Early life and family
Mohabbat Jan Chowdhury was born into a Bengali Muslim family who were erstwhile Zamindars of Khanpur in Gopalganj. His father, Said Jan Chowdhury (d. 1984), was a civil servant and the son of Zamindar Rahmat Jan Chowdhury of Khanpur. His great grandfather, Ahmad Jan Chowdhury was one of the two sons of Azim Chowdhury, the Zamindar of Dulai in Sujanagar, Pabna District. Through him, he was a descendant of Sharfuddin Sarkar, a nobleman who migrated to Dulai from Samarkand in Turkestan. Mohabbat's mother belonged to the aristocratic zamindar family of Ulania, who traced their ancestry to Persia.

Career
Chowdhury trained at the Pakistan Military Academy and joined the Pakistan Army in September 1955 as a second lieutenant. He was a batch mate of Ziaur Rahman.
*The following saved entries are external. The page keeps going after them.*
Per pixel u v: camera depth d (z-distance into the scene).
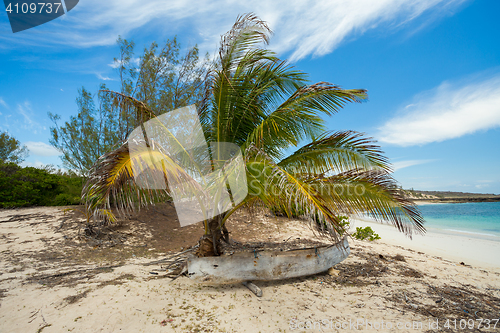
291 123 4.41
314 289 4.30
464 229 14.30
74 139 9.75
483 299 4.03
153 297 3.76
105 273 4.78
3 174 13.25
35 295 3.71
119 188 3.20
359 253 6.83
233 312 3.42
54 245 6.77
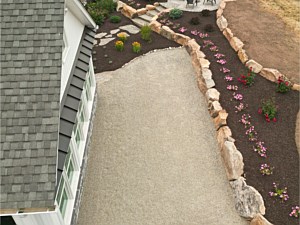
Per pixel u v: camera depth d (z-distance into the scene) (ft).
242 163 38.45
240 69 52.47
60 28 25.77
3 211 22.45
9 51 25.25
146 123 47.29
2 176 22.49
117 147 43.98
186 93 51.83
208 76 51.13
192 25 64.28
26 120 23.67
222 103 47.11
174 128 46.26
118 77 55.77
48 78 24.61
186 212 36.19
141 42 63.52
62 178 30.68
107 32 67.41
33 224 27.17
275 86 48.83
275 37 58.13
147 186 39.01
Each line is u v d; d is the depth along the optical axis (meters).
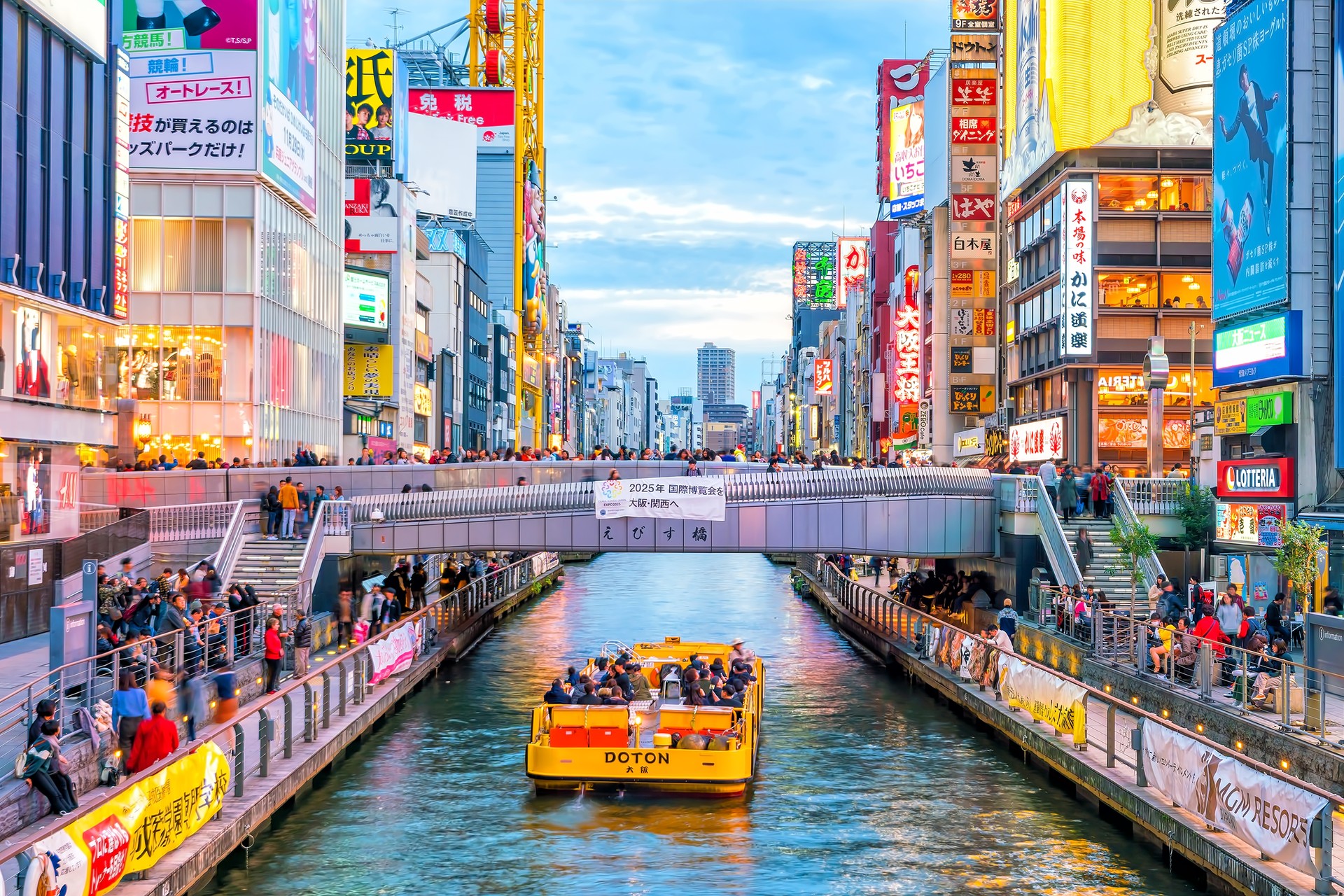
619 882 23.38
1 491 36.31
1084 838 26.14
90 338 47.41
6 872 17.80
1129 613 41.25
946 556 51.50
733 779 28.81
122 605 32.41
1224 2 80.75
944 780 31.47
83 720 23.23
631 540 49.84
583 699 30.83
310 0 72.75
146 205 62.88
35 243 41.47
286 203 69.31
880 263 152.25
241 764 24.59
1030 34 91.19
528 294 150.00
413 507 49.16
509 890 22.92
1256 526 45.38
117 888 19.02
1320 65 45.03
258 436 63.47
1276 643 31.75
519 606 75.62
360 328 91.50
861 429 169.50
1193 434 54.88
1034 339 92.88
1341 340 43.22
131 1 62.88
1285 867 19.98
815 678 48.69
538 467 56.34
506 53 156.12
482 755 33.94
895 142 125.50
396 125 104.94
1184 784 23.38
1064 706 30.39
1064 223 81.81
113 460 58.75
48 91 42.47
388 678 41.56
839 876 23.69
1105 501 49.34
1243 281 48.41
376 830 26.61
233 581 44.12
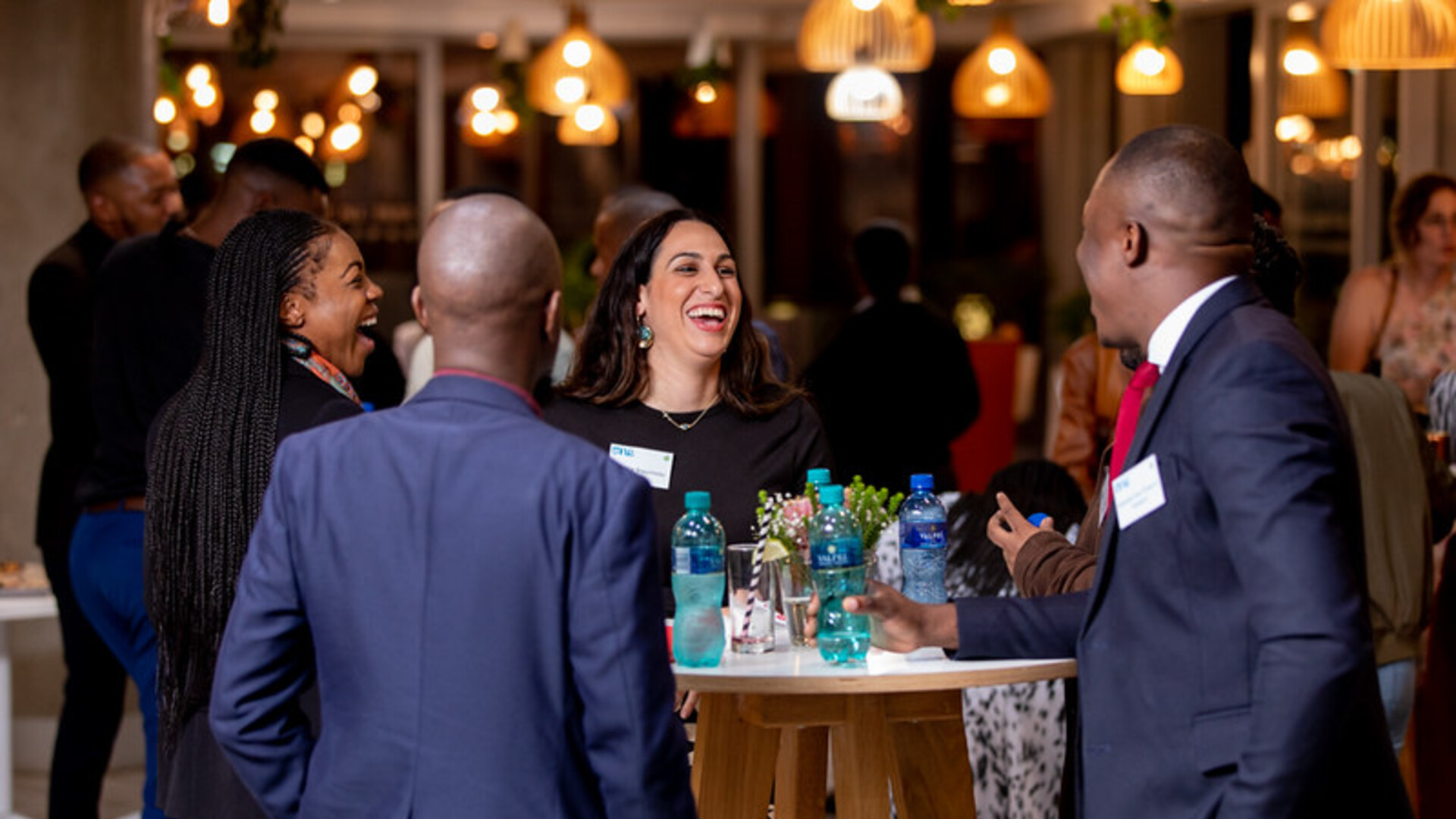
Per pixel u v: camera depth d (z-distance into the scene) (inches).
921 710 118.3
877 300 222.8
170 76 277.9
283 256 115.1
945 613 103.3
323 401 113.5
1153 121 450.9
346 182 504.4
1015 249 530.0
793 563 114.3
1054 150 509.4
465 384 85.7
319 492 85.9
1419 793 173.3
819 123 567.2
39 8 230.1
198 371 115.0
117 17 234.2
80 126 231.5
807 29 338.0
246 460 110.1
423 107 503.5
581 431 137.5
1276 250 116.0
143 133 239.5
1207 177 91.0
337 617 84.7
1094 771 91.9
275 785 87.8
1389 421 153.2
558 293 88.0
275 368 113.0
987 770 161.6
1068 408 216.4
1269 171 402.9
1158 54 287.6
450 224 85.8
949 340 222.5
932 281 519.2
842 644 106.4
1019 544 115.1
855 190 570.3
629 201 199.9
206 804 105.2
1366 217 354.9
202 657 108.1
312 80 498.6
He served in a number of positions including in staff headquarters, Military Training Schools, and worked Inter-Services Intelligence. During the Bangladesh Liberation War he was based in Pakistan and was repatriated to Bangladesh after the end of the war. After the Independence of Bangladesh he joined Bangladesh Army. He was deputed to Bangladesh Rifles where he served as the deputy director general. He was the director of Army signal corps and then the Director General of Directorate General of Forces Intelligence in 1977. He said the results of referendum of President Ziaur Rahman, which he won 98.88 percent of the votes, was inflated by the administration which he described as unnecessary. He was the Director General in 1981 during the Assassination of President Ziaur Rahman. After the assassination, Chwodhury and National Security intelligence Director General ASM Hakim. Both supported Shah Aziz and Hossain Mohammad Ershad efforts to seize power. He kept Major General Moinul Hossain Chowdhury, head of the investigation into the assassination, under surveillance.

Chowdhury served as the chairman of Bangladesh Krishi Bank and Public Administration Training Centre.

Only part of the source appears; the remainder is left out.